**Required work**
Start at the line below containing "Rapid-Prototyping von Rapid-Prototyping" and stop at the line containing "8. November 2023". Repeat every line of that stretch exactly, and nothing outside it.

Page images and extracted text
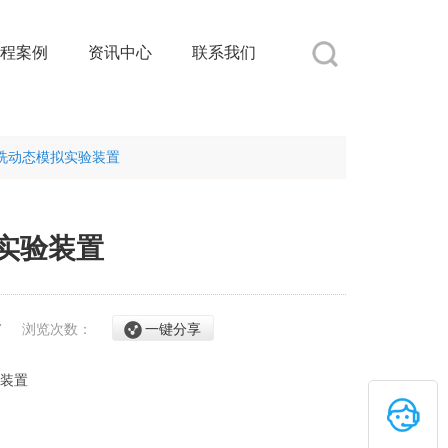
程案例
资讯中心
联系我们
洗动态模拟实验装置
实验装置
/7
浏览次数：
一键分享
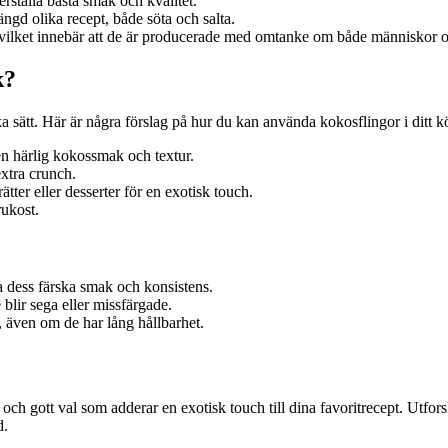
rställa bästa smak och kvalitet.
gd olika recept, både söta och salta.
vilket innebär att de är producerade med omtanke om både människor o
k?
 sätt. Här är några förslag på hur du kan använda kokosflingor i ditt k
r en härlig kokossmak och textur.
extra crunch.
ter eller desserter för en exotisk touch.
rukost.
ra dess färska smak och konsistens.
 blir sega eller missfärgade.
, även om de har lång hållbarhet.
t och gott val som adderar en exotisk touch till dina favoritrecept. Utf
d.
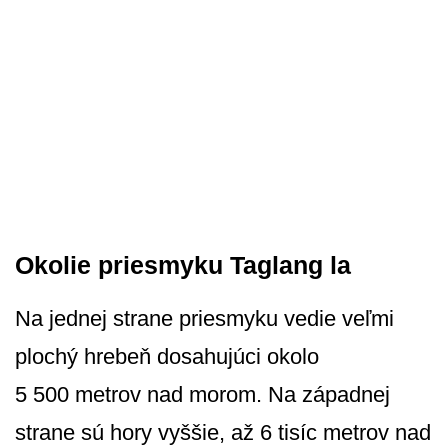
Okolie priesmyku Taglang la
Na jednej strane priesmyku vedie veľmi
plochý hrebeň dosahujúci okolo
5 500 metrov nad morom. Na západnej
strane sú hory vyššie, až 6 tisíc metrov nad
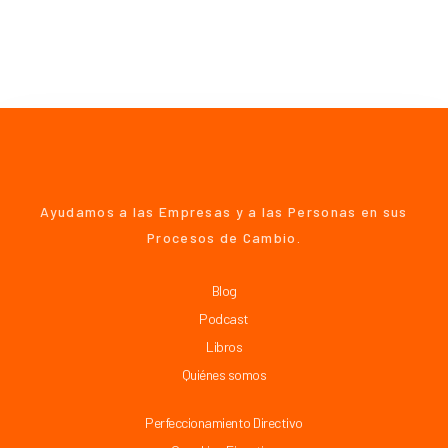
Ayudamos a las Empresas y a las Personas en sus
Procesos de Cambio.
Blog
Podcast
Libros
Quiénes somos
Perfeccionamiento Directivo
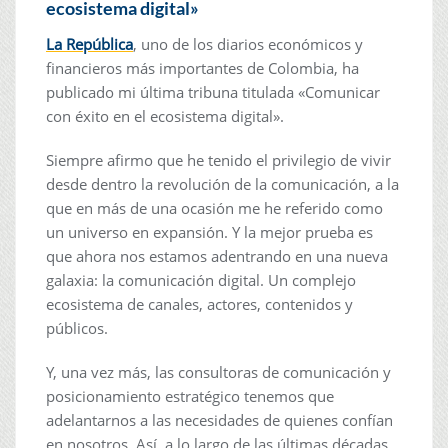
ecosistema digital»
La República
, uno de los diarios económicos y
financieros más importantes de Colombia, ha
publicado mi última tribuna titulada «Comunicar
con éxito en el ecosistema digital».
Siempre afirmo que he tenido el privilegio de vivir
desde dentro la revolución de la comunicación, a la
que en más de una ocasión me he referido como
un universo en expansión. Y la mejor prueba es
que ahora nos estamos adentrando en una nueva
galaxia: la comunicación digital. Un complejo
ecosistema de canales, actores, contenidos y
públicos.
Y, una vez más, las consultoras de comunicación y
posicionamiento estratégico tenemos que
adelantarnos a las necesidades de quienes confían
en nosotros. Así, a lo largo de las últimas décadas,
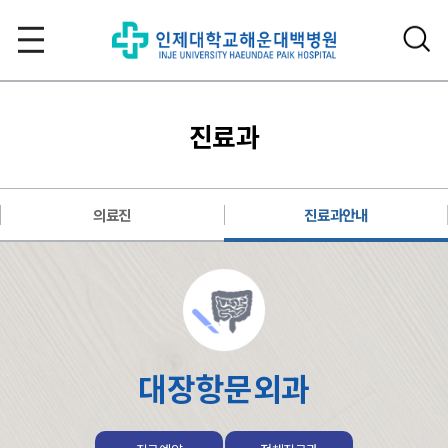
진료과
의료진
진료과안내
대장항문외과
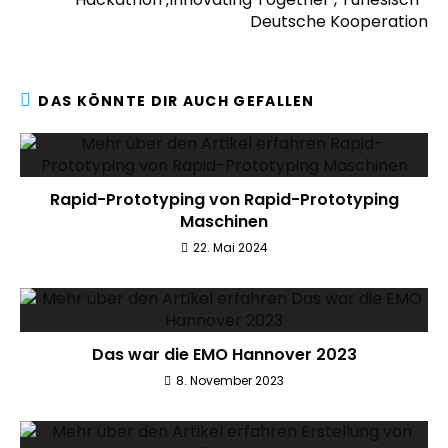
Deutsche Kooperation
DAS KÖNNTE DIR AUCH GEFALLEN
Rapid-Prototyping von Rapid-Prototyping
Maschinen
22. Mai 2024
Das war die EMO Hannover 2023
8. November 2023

--

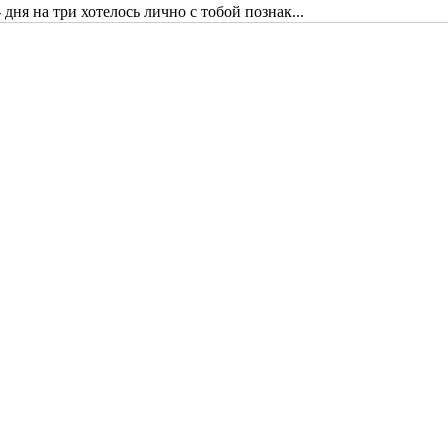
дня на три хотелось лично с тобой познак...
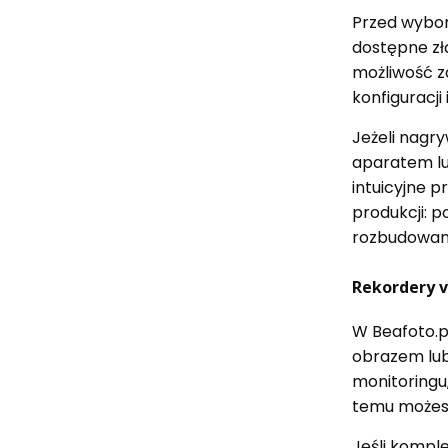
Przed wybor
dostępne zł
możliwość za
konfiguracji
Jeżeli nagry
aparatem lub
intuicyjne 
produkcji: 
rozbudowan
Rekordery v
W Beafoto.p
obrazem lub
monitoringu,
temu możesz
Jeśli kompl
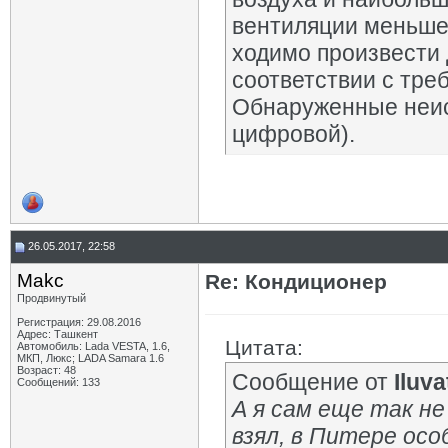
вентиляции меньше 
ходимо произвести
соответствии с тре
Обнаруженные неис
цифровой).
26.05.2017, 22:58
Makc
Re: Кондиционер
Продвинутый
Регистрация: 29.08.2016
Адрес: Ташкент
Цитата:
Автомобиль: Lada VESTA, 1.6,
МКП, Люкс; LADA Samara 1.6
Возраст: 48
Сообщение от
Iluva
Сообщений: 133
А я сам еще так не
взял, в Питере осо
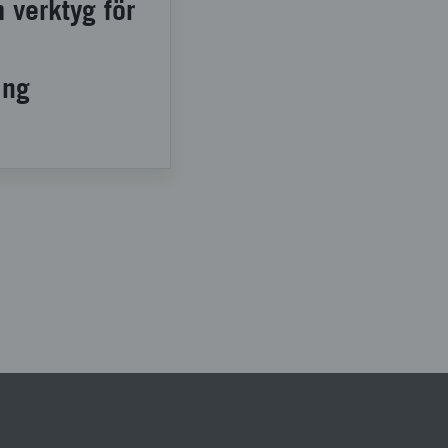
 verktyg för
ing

**Expected answer**
Rapid-Prototyping von Rapid-Prototyping
Maschinen
22. Mai 2024
Das war die EMO Hannover 2023
8. November 2023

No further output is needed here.